“Perceptual bias occurs when factual beliefs deviate from reality,” two professors of political science at Florida State University wrote in a 2011 paper. “Democrats and Republicans are thought to be especially susceptible to biased information processing.”
Employing an extensive survey on a large number of topics over two decades, Jason Barabas and Jennifer Jerit concluded that people see the world in a manner consistent with their political views. Political partisans, they said, had “higher levels of knowledge for facts that confirm their world view and lower levels of knowledge for facts that challenge them.”
Sound familiar in our era of fake facts and fake news? A growing body of literature on the border between social psychology and economics has recently published startling insights about how political views affect expectations and patterns of behavior.
Citizen expectations “probably depend on whom one supported for president,” a Federal Reserve Bank of New York study found in January of this year. Financial expectations of respondents in GOP counties improved after the 2016 election, the paper by John J. Conlon and Basil Zafar concluded, while expectations in Democratic counties dropped. Interestingly, both Republicans and Democrats thought the stock market would go up after Donald Trump’s election, as it did, with the Republicans expecting a more robust “Trump bump.”
According to the research, partisan bias and what is called “affective polarization” has been increasing over time, exerting a more powerful influence over the formation of economic expectations. The effect on expectations of the election of Donald Trump, reported a paper published this July called “Partisan Bias, Economic Expectations and Household Spending,” was six times larger than the increase in expectations for those supporting George W. Bush had been in 2000.
The researchers, however, were unable to detect higher actual spending after the election on the part of Trump supporters. “Partisan bias is exerting a stronger influence on economic expectations over time, but shifts in economic expectations driven by partisan bias do not appear to affect household spending,” concluded the paper by Atif Mian, Amir Sufi and Nasim Khoshkou.

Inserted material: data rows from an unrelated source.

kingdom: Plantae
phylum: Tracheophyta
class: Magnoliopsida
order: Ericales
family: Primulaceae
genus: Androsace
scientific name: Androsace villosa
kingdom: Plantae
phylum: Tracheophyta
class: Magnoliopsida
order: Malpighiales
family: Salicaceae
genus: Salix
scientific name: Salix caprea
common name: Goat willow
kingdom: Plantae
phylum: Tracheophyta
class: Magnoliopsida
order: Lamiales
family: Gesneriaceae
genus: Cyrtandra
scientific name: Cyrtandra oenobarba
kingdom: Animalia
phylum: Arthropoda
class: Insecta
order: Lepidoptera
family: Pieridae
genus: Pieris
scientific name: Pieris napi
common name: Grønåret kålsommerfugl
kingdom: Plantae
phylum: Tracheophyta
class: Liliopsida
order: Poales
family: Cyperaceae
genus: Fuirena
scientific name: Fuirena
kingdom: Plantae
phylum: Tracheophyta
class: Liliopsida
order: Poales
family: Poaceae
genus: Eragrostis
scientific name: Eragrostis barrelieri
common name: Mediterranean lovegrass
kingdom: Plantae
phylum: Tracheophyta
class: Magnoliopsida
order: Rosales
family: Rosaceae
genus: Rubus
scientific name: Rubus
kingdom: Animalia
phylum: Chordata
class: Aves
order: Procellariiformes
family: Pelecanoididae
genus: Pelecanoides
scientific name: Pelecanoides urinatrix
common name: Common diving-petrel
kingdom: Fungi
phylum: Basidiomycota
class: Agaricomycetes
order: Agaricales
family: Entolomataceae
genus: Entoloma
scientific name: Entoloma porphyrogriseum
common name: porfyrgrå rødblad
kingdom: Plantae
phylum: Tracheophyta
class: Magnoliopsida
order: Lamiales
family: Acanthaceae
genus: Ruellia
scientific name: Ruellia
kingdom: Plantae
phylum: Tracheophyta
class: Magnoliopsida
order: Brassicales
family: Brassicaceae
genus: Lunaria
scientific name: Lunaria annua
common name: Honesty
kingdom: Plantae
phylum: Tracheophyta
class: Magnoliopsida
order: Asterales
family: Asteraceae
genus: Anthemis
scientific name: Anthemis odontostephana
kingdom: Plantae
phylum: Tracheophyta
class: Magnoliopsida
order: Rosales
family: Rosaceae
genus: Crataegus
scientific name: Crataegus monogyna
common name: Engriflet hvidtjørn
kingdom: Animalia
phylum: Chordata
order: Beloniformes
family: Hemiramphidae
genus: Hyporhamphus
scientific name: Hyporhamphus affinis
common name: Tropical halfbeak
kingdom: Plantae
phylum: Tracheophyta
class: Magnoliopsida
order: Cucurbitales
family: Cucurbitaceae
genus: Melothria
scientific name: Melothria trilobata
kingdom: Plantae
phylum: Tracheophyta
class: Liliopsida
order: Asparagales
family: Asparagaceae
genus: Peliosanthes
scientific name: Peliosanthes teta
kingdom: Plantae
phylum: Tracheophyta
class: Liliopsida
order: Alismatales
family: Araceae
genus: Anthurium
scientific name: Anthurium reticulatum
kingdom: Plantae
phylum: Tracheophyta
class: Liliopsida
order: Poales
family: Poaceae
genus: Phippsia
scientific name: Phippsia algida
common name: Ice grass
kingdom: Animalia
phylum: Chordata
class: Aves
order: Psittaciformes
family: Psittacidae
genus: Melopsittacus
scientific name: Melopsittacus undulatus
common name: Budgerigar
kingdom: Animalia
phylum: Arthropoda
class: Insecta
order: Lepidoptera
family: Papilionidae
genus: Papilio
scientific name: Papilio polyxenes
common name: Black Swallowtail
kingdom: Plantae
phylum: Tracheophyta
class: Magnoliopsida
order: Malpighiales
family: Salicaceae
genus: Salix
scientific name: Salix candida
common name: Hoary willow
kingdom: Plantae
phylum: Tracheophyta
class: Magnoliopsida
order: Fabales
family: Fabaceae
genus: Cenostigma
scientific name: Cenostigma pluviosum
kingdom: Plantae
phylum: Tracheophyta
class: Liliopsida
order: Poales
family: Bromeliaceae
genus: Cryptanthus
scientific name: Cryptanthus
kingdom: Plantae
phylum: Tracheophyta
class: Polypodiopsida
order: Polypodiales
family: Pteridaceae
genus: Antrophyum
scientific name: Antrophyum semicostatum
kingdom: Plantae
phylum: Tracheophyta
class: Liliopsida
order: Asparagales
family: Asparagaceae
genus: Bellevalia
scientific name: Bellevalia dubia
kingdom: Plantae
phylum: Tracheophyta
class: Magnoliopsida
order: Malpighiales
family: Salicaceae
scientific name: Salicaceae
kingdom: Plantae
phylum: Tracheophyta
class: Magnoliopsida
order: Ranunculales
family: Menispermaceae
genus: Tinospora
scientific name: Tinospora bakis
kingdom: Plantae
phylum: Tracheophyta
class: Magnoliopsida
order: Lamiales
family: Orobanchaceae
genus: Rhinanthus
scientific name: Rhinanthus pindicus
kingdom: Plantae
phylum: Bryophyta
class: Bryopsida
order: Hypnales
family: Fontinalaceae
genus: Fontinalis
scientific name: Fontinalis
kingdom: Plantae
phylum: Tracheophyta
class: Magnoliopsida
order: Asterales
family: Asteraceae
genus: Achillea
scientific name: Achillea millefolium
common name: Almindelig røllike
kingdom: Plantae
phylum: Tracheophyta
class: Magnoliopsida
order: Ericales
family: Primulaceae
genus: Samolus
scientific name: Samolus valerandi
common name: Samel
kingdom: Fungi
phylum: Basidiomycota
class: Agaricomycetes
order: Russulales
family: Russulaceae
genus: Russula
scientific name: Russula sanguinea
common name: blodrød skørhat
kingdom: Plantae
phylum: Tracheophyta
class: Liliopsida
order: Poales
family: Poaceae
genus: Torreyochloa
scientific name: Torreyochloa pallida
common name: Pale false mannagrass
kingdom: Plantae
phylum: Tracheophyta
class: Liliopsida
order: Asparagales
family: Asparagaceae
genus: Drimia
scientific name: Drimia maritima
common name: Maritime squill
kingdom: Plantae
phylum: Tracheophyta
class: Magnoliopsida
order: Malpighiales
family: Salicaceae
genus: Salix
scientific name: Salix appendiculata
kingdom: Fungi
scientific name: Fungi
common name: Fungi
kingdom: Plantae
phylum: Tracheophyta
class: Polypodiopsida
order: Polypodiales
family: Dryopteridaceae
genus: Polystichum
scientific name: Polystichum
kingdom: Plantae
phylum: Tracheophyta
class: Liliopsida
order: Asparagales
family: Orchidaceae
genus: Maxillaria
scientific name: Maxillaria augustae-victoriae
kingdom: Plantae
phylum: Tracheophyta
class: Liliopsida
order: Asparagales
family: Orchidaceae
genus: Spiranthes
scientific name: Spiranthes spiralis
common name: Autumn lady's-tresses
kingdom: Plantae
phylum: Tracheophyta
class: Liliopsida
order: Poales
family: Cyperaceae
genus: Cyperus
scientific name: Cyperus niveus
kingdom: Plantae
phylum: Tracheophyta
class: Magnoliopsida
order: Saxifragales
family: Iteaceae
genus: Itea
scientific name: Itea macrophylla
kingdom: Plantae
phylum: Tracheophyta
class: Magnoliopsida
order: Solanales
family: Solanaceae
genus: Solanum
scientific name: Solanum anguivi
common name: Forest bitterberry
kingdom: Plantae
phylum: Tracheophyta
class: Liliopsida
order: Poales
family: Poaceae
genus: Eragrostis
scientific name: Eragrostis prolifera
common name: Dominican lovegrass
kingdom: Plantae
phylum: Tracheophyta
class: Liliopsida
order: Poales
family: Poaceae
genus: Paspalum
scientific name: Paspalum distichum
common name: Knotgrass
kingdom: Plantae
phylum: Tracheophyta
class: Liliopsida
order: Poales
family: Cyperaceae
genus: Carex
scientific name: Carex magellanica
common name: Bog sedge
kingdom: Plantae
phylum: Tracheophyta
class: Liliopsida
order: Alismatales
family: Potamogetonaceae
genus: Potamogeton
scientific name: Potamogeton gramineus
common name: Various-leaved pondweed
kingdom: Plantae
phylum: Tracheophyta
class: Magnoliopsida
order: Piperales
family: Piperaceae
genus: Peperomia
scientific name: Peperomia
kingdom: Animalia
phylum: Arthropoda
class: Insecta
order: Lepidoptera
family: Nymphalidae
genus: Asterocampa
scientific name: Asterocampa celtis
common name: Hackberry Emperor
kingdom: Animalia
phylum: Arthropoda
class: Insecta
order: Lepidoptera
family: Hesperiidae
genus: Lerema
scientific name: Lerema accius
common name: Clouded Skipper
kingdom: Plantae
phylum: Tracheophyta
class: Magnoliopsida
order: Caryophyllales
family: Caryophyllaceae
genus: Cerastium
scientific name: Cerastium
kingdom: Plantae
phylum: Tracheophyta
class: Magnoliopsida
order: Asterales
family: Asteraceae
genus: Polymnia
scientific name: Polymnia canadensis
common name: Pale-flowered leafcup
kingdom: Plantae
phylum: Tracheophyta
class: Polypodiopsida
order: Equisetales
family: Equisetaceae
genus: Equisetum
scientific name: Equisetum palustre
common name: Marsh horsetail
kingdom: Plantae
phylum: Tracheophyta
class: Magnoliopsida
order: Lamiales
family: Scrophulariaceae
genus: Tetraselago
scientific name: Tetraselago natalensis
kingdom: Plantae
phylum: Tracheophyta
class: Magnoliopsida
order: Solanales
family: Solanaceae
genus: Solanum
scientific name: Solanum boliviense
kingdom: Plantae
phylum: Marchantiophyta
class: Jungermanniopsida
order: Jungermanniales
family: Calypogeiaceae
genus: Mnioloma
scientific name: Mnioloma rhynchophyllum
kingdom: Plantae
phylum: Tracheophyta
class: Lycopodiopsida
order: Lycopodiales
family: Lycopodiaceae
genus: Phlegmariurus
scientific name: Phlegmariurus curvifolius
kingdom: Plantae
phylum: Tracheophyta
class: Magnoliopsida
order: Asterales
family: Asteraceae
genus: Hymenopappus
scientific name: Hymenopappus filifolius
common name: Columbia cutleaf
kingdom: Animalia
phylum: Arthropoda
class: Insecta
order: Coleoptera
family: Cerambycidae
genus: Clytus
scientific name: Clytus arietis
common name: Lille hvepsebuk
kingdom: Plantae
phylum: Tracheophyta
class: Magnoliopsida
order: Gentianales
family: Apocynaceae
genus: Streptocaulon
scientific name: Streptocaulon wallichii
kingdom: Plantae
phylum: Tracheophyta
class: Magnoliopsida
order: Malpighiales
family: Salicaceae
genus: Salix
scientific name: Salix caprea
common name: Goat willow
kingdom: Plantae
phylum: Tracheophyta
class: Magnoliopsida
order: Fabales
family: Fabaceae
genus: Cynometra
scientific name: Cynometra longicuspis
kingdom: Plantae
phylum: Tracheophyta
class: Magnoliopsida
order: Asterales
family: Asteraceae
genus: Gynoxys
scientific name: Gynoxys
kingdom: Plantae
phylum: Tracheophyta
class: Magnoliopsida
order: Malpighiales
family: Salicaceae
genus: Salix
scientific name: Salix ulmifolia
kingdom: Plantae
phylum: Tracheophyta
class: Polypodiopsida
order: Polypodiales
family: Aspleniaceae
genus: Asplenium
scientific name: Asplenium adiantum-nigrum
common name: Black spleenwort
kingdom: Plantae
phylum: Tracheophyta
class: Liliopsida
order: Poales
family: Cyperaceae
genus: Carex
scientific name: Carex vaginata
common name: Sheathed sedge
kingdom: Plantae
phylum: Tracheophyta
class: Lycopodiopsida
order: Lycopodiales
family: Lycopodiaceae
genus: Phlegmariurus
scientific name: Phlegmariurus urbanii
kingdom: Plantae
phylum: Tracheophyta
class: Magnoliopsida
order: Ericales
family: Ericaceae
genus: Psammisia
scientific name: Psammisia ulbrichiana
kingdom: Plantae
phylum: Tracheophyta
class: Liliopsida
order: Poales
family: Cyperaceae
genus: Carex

A 2015 paper by Lilliana Mason of the University of Chicago had offered an explanation for this puzzling disconnect. “A partisan behaves more like a sports fan than a banker choosing an investment,” she wrote. “The connection between partisan and party is an emotional and social one, as well as a logical one.” Individuals feel elation after their team wins the White House. They feel the economy will improve. But their spending does not respond.
The University of Michigan, publishers of the mostly widely used survey of the economic expectations of American consumers, goes along with this bifurcation of behavior. “Consumers have long demonstrated their ability to form economic expectations based on actual economic developments, putting aside their political ideology,” explained survey director Richard Curtin in March. “The most straightforward expectation [in the present political climate] is that both Democrats and Republicans will moderate their extreme economic expectations.” These expectations will eventually converge, Curtin thought.
A remarkable 2014 French-Canadian study (lead author Serge Caparos) claimed to be the first to establish that political ideology was directly reflected in perceptual bias. This study established that right- and left-oriented individuals actually perceived the world differently. Scrutinizing a picture of an alignment of trees (“an ambiguous hierarchical display”), left-oriented people identified the image as several trees. Right-oriented individuals saw a forest, which the authors said “presented a stronger bias toward global perceptions linked to higher cognitive rigidity.”
Having analyzed summaries of consumer expectations and credit reports, the Federal Reserve Bank of New York issued a new blog last week offering further explanation of why partisan shifts in consumer expectations hadn’t translated into shifts in behavior. “We hypothesize that the expectations consumers report in surveys may consist of two parts: true beliefs on which they base their economic decisions and some noise,” wrote Olivier Armantier, John J. Conlon and Wilbert van der Klaauw. “If presidential elections outcomes predominantly affect the noisy component, we would expect polarization in reported expectations but no substantial divergence of behavior.”
Politics dismissed as noise? To me, that’s not a satisfactory explanation.
It’s hard not to wonder how the passage of the tax reform bill this week will affect partisan expectations — and behavior. Expect one thing: a tide of perceptual bias from both political sides.